İlkyaz Kitaplığını yöneten şair Hüseyin Atabaş haklı bir gururla:

“Biz kitap çıkardı mı böyle çıkarırız!” diyordu.

Ahmet Özer’in onuncu kitabıydı bu. Bunların beşi şiir, biri öykü, dördü de yazılardan oluşuyordu.

“Atlastan Bir Yeryüzü” nü şöyle imzalamıştı bana:

“Çorum’dan dünyaya savrulan duyarlık rüzgarı, çok değerli kardeşim, sevgili Şükrü Gümüş’ün can kardeşi Muzaffer Gündoğar’a yüreğimden... Ankara; 19.05.1996 Ahmet Özer

İçtenlikle teşekkür ederek:

“Daha nice kitaplara!..” dedim.

Çorum Haber gazetesinin ekinde çıkaracağımız kültür sanat dergimiz “Yazılıkaya” konusunda bilgi verdim kendilerine. Çok sevindiler. Osman Bolulu da ilgilendi konumuzla. Başarılar dilediler imecemize. Çıkar çıkmaz da beklediklerini söylediler.

“Elbette,” dedim. “Çıkar çıkmaz ileteceğiz tüm sanatçı dostlara. Bu tür sanatsal dergilerin, dost ilgileriyle yetkinleşip, olgunlaşacağını biliyoruz. Daha da önemlisi; uzun soluklu bir dergi olabilmesi için, bu imeceye katılmanın gerekliliğine de inanıyoruz.”

Osman Bolulu da köy enstitüsü çıkışlı şair ve yazarlarımızdandı. Ödül almış şiir kitapları vardı. Kendisiyle ilk kez “Devrek Baston ve Kültür Şenliği”nde tanışmıştık. Saygı duyduğumuz, örnek kişiliğini takdir ettiğimiz bir ağabeyimizdi. Bulunduğu toplulukta sözüyle, söyleşisiyle, ilgi odağı olan bir güzel insandı. Sıcak yaklaşımı, esprili konuşmasıyla renk katardı bulunduğu topluma.

Kitap seyredenler, imzalatanlardan daha çoktu. Arada bir kitaplarımızın okurla buluşması da tanımsız mutlu ediyordu bizleri. Standlar kalabalıklaşıyordu iyice. Sevgili Ahmet Özer’in eşi Nazlı hanım elindeki fotoğraf makinesiyle ölümsüzleştirdi bu birlikteliğimizi.

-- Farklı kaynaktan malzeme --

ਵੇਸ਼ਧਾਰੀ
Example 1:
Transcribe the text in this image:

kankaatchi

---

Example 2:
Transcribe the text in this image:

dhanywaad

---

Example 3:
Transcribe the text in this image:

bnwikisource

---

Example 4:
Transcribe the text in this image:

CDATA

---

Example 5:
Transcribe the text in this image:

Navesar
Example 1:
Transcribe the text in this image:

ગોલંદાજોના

Hangi yazarların hangi standlarda kitap imzalayacakları, sürekli biçimde anons ediliyordu. Yerimiz ikinci ve son katta olduğu için çok sıcaktı. Pencerelerden giren günışığı yetmiyormuş gibi, bir de çatıdaki galvanizli saclar güneşten emdiği olanca ısıyı yansıtıyordu içeriye. Ceketlerimizi çıkarmamız da çözüm değildi. Fırındaymışçasına buram buram terliyorduk. İçerisi dayanılmaz biçimde ısınmıştı.

Osman Bolulu:

“Bu gidişle kızartma olacağız burada!” diyerek ortak şikayetimizi dile getirdi.

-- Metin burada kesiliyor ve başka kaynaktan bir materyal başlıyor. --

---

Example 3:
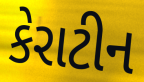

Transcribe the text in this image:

કેરાટીન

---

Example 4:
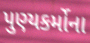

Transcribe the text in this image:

પુણ્યકર્મોના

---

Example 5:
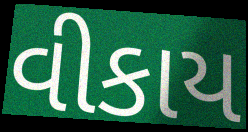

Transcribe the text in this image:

વીકાય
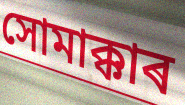
সোমাক্কাৰ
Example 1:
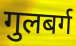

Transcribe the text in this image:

गुलबर्ग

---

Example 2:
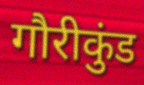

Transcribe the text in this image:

गौरीकुंड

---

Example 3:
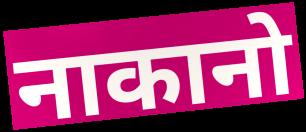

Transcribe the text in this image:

नाकानो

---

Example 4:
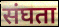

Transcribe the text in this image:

संघता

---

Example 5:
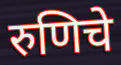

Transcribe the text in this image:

रुणिचे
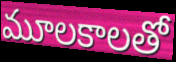
మూలకాలతో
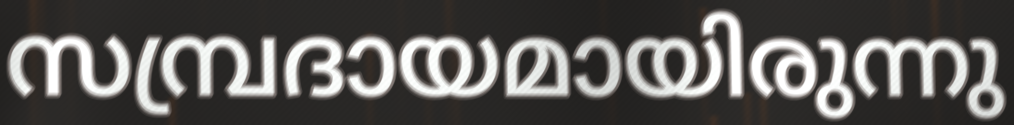
സമ്പ്രദായമായിരുന്നു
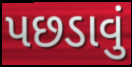
પછડાવું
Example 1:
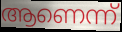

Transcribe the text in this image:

ആണെന്ന്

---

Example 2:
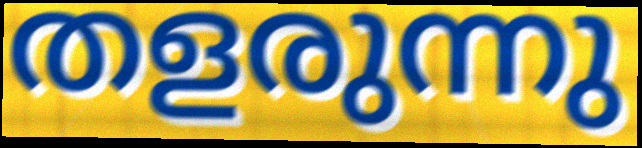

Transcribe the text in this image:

തളരുന്നു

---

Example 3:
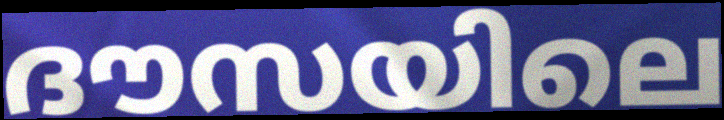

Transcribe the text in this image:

ദൗസയിലെ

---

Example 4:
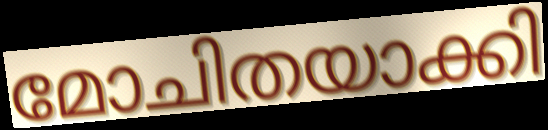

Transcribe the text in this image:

മോചിതയാക്കി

Standımız dolmuştu. Sırasıyla Gülten Dayıoğlu Ahmet Özer, Muzaffer Gündoğar, Osman Bolulu, Neriman Calap, Ahmet Uysal, Zekeriya Saka, Bilal Kayabay, Ali Ekber Danabaş, Halim Şafak, Abdullah Akay, Mustafa Gazalcı, Şevket Yücel ve İbrahim Oluklu’yla 14 kişilik kadro tamamlanmıştı.

Derneği Başkanı Mustafa Şerif Onaran standımıza gelerek: “Hoş geldiniz!” deyip, tek tek elimizi sıktı, başarılar diledi.

KİTABA İLGİSİZLİK

Ahmet Özer dostumuza okur ilgisi yoğundu. Ama yine de yeterli sayılmazdı. Geçen kasım İstanbul Tüyap’ta, şair Mazhar Alphan’ın kitaba ilgisizlik konusunda piposunu tüttürerek söyledikleri hala kulaklarımdaydı:

“Bırakın başkalarının kitaplarını, kendi kitaplarımı bile üste para vererek okutamıyorum çocuklarıma,” demişti.

Acı acı gülmüştük o zaman. Bunu yanımdaki Ahmet Uysal’a aktardığım zaman:

“Acı ama, ne yazık ki gerçek,” dedi.

Arada bir kitaplarımıza ilgi duyan, kitap imzalatan okurlarla kısa söyleşiler yapıyorduk. Zamanın nasıl geçtiğinin ayırdında bile değildik. Sanatsal, kültürel konularda sürdü gitti söyleşilerimiz.

Saat 18.00 dan itibaren toparlanmaya başladık. Sanatçı dostlarımızın çoğu, özellikle Ankara dışından gelmiş olanlar vedalaşarak ayrıldılar. Yılda belki bir kez yaşanabilecek güzel bir günün birlikteliğini sonlandırıyorduk. Sanatçı çevremiz biraz daha genişlemiş, biraz daha çoğalmıştık.